**Given task**: Please retype the rows word for word, starting at the very first line and stopping after the line that contains "scientific name: Uncaria macrophylla". Include that line, and copy nothing after it.
● ● ● ● ●
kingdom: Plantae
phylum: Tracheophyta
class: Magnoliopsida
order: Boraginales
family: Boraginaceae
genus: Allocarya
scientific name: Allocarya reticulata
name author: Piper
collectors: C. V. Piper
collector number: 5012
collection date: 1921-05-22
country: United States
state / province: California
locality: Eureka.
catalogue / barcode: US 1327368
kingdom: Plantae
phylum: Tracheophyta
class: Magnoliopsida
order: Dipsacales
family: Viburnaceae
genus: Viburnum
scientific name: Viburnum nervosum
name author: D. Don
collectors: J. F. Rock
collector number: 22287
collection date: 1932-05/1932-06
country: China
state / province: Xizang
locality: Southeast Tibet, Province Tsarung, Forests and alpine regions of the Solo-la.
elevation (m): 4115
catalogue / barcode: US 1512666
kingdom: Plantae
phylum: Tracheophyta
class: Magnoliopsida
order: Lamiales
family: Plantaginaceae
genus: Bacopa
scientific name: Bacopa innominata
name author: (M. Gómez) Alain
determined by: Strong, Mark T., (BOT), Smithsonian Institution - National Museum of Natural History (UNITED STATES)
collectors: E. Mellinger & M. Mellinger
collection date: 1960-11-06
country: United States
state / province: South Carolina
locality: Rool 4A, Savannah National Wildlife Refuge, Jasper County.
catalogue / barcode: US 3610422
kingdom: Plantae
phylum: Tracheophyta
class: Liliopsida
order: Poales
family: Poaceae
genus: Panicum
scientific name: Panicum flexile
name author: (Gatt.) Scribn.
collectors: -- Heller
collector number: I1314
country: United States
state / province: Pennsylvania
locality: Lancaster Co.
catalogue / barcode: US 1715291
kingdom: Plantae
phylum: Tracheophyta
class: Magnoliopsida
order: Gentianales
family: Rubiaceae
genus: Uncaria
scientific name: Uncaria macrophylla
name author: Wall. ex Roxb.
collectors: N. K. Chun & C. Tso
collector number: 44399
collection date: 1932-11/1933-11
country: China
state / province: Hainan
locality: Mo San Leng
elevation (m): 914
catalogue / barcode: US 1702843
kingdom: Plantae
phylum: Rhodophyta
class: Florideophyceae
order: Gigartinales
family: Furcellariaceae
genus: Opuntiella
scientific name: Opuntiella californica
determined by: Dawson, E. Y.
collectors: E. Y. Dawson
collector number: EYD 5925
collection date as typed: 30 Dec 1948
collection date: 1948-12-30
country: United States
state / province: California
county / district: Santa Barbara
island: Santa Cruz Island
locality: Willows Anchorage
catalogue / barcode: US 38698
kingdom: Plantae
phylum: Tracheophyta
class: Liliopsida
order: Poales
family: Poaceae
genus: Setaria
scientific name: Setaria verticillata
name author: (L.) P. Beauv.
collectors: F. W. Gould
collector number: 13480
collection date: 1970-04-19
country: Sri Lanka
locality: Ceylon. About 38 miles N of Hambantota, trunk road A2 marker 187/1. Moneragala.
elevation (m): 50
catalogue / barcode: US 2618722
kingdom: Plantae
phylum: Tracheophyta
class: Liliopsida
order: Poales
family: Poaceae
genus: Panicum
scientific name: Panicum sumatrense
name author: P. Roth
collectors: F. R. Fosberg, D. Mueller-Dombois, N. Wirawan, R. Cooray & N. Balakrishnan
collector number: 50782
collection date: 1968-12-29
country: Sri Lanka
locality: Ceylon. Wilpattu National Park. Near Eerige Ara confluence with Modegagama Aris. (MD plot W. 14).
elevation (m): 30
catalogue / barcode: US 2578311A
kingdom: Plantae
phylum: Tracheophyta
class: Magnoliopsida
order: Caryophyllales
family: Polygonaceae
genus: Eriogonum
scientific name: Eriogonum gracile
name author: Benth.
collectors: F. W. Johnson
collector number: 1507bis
● ● ● ● ●
**Response**:
kingdom: Plantae
phylum: Tracheophyta
class: Magnoliopsida
order: Boraginales
family: Boraginaceae
genus: Allocarya
scientific name: Allocarya reticulata
name author: Piper
collectors: C. V. Piper
collector number: 5012
collection date: 1921-05-22
country: United States
state / province: California
locality: Eureka.
catalogue / barcode: US 1327368
kingdom: Plantae
phylum: Tracheophyta
class: Magnoliopsida
order: Dipsacales
family: Viburnaceae
genus: Viburnum
scientific name: Viburnum nervosum
name author: D. Don
collectors: J. F. Rock
collector number: 22287
collection date: 1932-05/1932-06
country: China
state / province: Xizang
locality: Southeast Tibet, Province Tsarung, Forests and alpine regions of the Solo-la.
elevation (m): 4115
catalogue / barcode: US 1512666
kingdom: Plantae
phylum: Tracheophyta
class: Magnoliopsida
order: Lamiales
family: Plantaginaceae
genus: Bacopa
scientific name: Bacopa innominata
name author: (M. Gómez) Alain
determined by: Strong, Mark T., (BOT), Smithsonian Institution - National Museum of Natural History (UNITED STATES)
collectors: E. Mellinger & M. Mellinger
collection date: 1960-11-06
country: United States
state / province: South Carolina
locality: Rool 4A, Savannah National Wildlife Refuge, Jasper County.
catalogue / barcode: US 3610422
kingdom: Plantae
phylum: Tracheophyta
class: Liliopsida
order: Poales
family: Poaceae
genus: Panicum
scientific name: Panicum flexile
name author: (Gatt.) Scribn.
collectors: -- Heller
collector number: I1314
country: United States
state / province: Pennsylvania
locality: Lancaster Co.
catalogue / barcode: US 1715291
kingdom: Plantae
phylum: Tracheophyta
class: Magnoliopsida
order: Gentianales
family: Rubiaceae
genus: Uncaria
scientific name: Uncaria macrophylla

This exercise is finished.